10 Things to Know About Food Allergy Reactions
May 20, 2016
Once an allergic reaction starts, there is no way to tell for certain how it will progress. A mild reaction can progress to a life-threatening one within minutes. Here’s a list of 10 things everyone should understand in case you come in contact with someone that has a food allergy.
1. They’re real, and they happen a lot.
We used to call food allergies “rare,” but the numbers are telling us they’re a very real problem. Since the 1990s, the prevalence of food allergies has grown dramatically. According to Food Allergy Research and Education, fifteen million Americans report having some allergic reaction to food, including 8% of all children.
2. How frequently do severe reactions occur?
More often than we used to think. About 40% of children with food allergies have had what medical professionals would call a “severe” reaction. They typically happen very quickly and don’t involve the typical symptoms of hives or mouth tingling — they can even be life-threatening.
3. What are the common symptoms?
An allergic reaction normally occurs within minutes of eating the trigger food. Symptoms include hives, red, itchy skin, and itchy nose and eyes, as well as vomiting, stomach cramps or diarrhea. The most severe reaction, anaphylaxis, is life threatening.
4. When shouldn’t epinephrine be given?
Doctors should exercise prudential judgment based on the patient’s individual symptoms. It’s possible that a “wait and see” approach might be sufficient. However since symptoms can turn serious quickly, use your best judgment and, in case of doubt, go ahead – use the epinephrine or call 911.
5. Sometimes antihistamines aren’t enough
Sure, they can stop an itch or clear up a few hives, but antihistamines can’t do anything to stop anaphylaxis (viz., the body’s reaction to the allergen itself).
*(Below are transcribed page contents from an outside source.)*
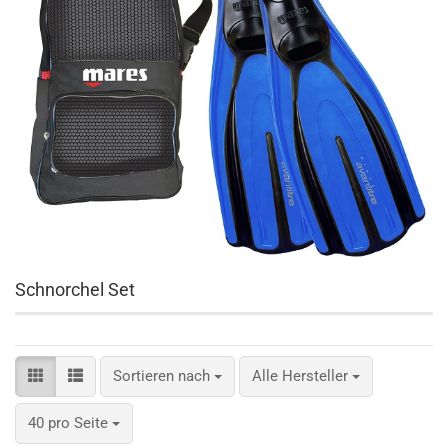
Schnorchel Set
Sortieren nach
Sortieren nach
Alle Hersteller
pro Seite
40 pro Seite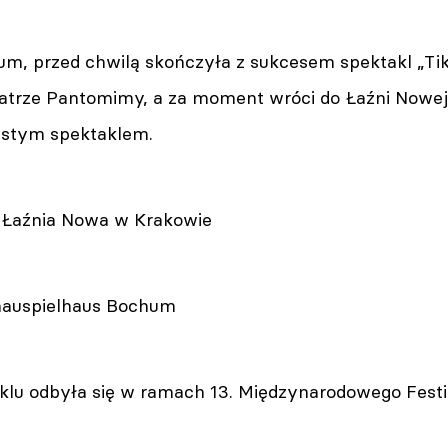
m, przed chwilą skończyła z sukcesem spektakl „Tik
atrze Pantomimy, a za moment wróci do Łaźni Nowe
bistym spektaklem.
r Łaźnia Nowa w Krakowie
hauspielhaus Bochum
klu odbyła się w ramach 13. Międzynarodowego Festi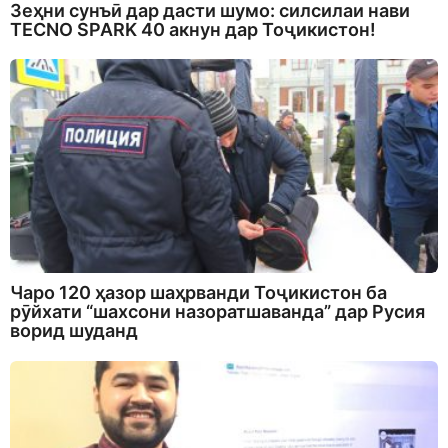
Зеҳни сунъӣ дар дасти шумо: силсилаи нави
TECNO SPARK 40 акнун дар Тоҷикистон!
Чаро 120 ҳазор шаҳрванди Тоҷикистон ба
рӯйхати “шахсони назоратшаванда” дар Русия
ворид шуданд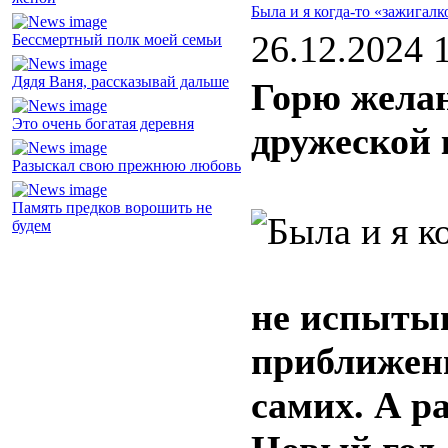
Была и я когда-то «зажигалк
26.12.2024 
Бессмертный полк моей семьи
Дядя Ваня, рассказывай дальше
Горю жела
Это очень богатая деревня
дружеской
Разыскал свою прежнюю любовь
Память предков ворошить не
будем
не испытыв
приближени
самих. А р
The only way to really treat an allergy is to see an allergist and/or immunologist.
6. What should I tell my ER doctor?
As much as possible. As a general rule of the thumb, the more the doctor knows, the better care he or she will be able to give you. That includes all food allergies and related ailments.
7. Afraid of needles?
You’re gonna have to get over it. Think of your auto-injector as your friend and lifesaver, not a thing to be feared. In administered correctly, you’ll feel a lot better after the shot!
8. What foods are kids most allergic to?
Peanuts, shellfish, tree nuts, milk, eggs and wheat are the most common, with peanut allergies present in 25% of allergic children in one highly-cited pediatric study.
9. The peanut is the most common food allergy
Millions of American can’t have those complimentary peanuts on the ballfield. Peanuts and tree nuts are also the most common triggers in food allergy fatalities, so recent public precautions against allergen contamination are warranted.
10. It’s a balancing act.
We realize you may know a parent whose child had a “mild peanut allergy” and could eat “X” or do “X” without a problem. They may have been lucky! Always speak to an allergist about your or your child’s symptoms and allergies to determine how to best keep safe, while living life without fear.